EL AMOR QUE NUNCA SE ACABA

 

“El amor es sufrido, es benigno;
el amor no tiene envidia;
el amor no es jactancioso, no se envanece,
no hace nada indebido, no busca lo suyo,
no se irrita, no guarda rencor;
no se goza de la injusticia,
sino que se goza de la verdad.
Todo lo sufre, todo lo cree,
todo lo espera, todo lo soporta.”

1 Corintios 13: 4-7 (RVR 1995)

El amor sincero y que siempre perdurará tiene las anteriores características mencionadas, mas no solo esto, sino que también nos da verdadera identidad. La identidad es la existencia y el propósito de la misma, es la esencia que responde a las preguntas ¿Quiénes somos? ¿Por qué? Y ¿Para qué?

Cuando nace un bebe ¿Qué es lo primero que hacen los padres? Lo miran, lo abrazan, se alegran y le ponen un nombre. Un nombre que le dará identidad. Aunque el nombre no es toda la identidad del bebe es una parte fundamental de nuestra identidad que se encuentra vinculada a nuestro carácter.
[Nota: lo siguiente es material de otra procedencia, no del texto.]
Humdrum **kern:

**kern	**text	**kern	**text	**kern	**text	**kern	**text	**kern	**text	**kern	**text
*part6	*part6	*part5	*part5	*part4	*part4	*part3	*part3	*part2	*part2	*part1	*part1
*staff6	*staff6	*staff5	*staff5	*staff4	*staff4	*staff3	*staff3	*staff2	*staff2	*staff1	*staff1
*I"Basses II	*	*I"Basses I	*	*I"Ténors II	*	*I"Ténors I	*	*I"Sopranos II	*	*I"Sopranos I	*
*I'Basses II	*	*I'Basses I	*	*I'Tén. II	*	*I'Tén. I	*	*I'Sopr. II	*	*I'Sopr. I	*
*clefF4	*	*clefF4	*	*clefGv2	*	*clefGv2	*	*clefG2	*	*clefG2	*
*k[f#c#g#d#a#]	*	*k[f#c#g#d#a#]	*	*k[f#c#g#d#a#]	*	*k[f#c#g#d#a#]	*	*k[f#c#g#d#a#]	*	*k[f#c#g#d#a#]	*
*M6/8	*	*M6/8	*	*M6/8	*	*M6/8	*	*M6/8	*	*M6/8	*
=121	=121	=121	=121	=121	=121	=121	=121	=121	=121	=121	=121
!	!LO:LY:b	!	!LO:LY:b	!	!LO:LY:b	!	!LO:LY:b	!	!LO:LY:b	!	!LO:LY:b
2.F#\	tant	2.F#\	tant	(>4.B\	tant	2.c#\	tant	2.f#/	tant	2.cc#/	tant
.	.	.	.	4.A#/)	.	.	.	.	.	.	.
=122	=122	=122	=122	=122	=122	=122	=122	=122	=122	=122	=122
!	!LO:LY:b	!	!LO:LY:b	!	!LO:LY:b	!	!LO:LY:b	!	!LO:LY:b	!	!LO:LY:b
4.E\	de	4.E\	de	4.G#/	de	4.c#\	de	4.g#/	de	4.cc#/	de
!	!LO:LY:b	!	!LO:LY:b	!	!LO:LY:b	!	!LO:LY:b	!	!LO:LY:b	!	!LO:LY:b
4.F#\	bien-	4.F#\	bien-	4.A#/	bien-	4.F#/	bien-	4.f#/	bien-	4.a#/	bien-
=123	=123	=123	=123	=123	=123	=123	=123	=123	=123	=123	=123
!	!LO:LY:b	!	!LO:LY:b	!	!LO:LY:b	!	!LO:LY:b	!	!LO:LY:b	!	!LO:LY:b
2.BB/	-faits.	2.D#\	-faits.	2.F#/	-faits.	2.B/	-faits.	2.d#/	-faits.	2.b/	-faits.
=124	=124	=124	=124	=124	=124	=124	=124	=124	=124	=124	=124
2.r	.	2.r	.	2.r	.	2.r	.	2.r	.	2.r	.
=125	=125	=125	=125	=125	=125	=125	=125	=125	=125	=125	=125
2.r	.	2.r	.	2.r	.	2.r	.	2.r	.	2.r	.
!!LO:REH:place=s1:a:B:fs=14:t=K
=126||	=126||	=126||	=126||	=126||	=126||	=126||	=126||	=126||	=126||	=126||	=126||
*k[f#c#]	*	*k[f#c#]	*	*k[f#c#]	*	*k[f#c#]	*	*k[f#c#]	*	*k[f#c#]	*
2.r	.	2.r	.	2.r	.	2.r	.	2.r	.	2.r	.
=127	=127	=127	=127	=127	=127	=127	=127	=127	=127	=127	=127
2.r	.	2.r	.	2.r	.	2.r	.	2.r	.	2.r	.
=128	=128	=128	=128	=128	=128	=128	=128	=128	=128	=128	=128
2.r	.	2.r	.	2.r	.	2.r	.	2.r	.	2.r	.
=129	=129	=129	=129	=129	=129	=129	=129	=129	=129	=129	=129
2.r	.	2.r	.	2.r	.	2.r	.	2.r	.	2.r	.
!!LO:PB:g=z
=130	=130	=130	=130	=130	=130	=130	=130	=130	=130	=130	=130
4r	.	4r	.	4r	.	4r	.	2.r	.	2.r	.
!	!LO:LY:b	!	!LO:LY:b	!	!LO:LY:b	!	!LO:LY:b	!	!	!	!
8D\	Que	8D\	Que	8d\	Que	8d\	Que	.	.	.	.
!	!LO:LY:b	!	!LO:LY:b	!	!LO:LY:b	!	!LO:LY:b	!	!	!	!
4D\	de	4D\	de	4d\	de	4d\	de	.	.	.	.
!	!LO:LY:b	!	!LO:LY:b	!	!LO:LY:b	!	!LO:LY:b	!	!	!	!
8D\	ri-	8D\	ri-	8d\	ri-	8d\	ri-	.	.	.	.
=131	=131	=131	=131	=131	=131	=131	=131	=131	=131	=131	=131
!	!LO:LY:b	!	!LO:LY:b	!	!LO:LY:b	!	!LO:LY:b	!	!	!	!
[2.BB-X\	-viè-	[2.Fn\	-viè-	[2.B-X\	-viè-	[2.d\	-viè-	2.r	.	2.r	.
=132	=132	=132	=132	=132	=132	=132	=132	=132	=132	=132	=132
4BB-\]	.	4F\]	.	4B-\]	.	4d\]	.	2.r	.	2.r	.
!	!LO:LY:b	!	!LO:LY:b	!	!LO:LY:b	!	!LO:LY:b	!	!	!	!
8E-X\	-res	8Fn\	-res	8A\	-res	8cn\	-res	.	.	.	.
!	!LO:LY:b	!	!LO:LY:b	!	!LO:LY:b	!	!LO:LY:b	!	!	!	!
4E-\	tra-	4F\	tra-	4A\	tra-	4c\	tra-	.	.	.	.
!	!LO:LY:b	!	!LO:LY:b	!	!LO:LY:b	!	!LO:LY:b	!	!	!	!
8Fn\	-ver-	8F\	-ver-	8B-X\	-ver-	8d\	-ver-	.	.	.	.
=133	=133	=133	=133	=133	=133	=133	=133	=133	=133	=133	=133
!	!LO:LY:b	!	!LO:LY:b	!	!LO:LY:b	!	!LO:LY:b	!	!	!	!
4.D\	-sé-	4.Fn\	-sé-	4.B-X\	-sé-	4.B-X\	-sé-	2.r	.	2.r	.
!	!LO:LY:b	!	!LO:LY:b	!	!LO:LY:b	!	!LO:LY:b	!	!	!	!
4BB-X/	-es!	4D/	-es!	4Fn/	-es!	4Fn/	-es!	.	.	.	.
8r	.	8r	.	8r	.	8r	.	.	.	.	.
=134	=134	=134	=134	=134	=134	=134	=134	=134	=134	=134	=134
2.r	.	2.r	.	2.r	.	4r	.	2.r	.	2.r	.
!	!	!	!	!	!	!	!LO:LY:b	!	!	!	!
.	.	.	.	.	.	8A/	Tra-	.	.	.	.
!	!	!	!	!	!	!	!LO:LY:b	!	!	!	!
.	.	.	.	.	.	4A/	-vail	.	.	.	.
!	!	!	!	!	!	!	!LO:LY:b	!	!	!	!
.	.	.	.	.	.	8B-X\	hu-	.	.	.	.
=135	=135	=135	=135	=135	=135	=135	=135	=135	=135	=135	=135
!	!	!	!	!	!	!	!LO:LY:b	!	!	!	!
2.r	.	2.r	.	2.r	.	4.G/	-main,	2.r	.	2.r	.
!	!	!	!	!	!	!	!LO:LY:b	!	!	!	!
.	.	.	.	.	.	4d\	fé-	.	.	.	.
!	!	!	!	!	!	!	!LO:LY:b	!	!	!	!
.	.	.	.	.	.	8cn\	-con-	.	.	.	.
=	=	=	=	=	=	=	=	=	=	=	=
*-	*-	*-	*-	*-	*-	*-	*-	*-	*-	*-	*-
La identidad natural de nosotros como humanos es dada por el nombre que nuestros padres nos dieron y el rol que ejercemos. Por ejemplo: Yo soy pepito, soy estudiante y también soy hijo. Aun así, esta es una identidad pasajera cuando la comparamos con la identidad eterna que nos ofrece Dios.

 

EL NUEVO NACIMIENTO

“Mirad cuál amor nos ha dado el Padre, para que seamos llamados hijos de Dios; por esto el mundo no nos conoce, porque no lo conoció a él.”

1 Juan 3: 1 (RVR 1995)

“Pero vosotros sois linaje escogido, real sacerdocio, nación santa, pueblo adquirido por Dios, para que anunciéis las virtudes de aquel que os llamó de las tinieblas a su luz admirable.”

1 Pedro 2: 9 (RVR 1995)

La identidad que Dios nos dio, gracias al nuevo nacimiento que hemos experimentado por medio de la gracia redentora de nuestro Señor Jesucristo, nos dio un nombre nuevo y una función sobrenatural, somos hijos de Dios y mensajeros de su Reino.

“…porque el reino de Dios no es comida ni bebida, sino justicia, paz y gozo en el Espíritu Santo. El que de esta manera sirve a Cristo, agrada a Dios y es aprobado por los hombres.”

Romanos 14: 17-18 (RVR 1995)

Quien ha aceptado la salvación de Dios no busca lo suyo sino lo que es de Dios, su santidad, justicia y amor, por lo tanto, reconoce que solo en Jesucristo podremos no solo tener comunión con Dios sino cumplir con obediencia la función que como hijos, padres, esposos o hermanos tenemos.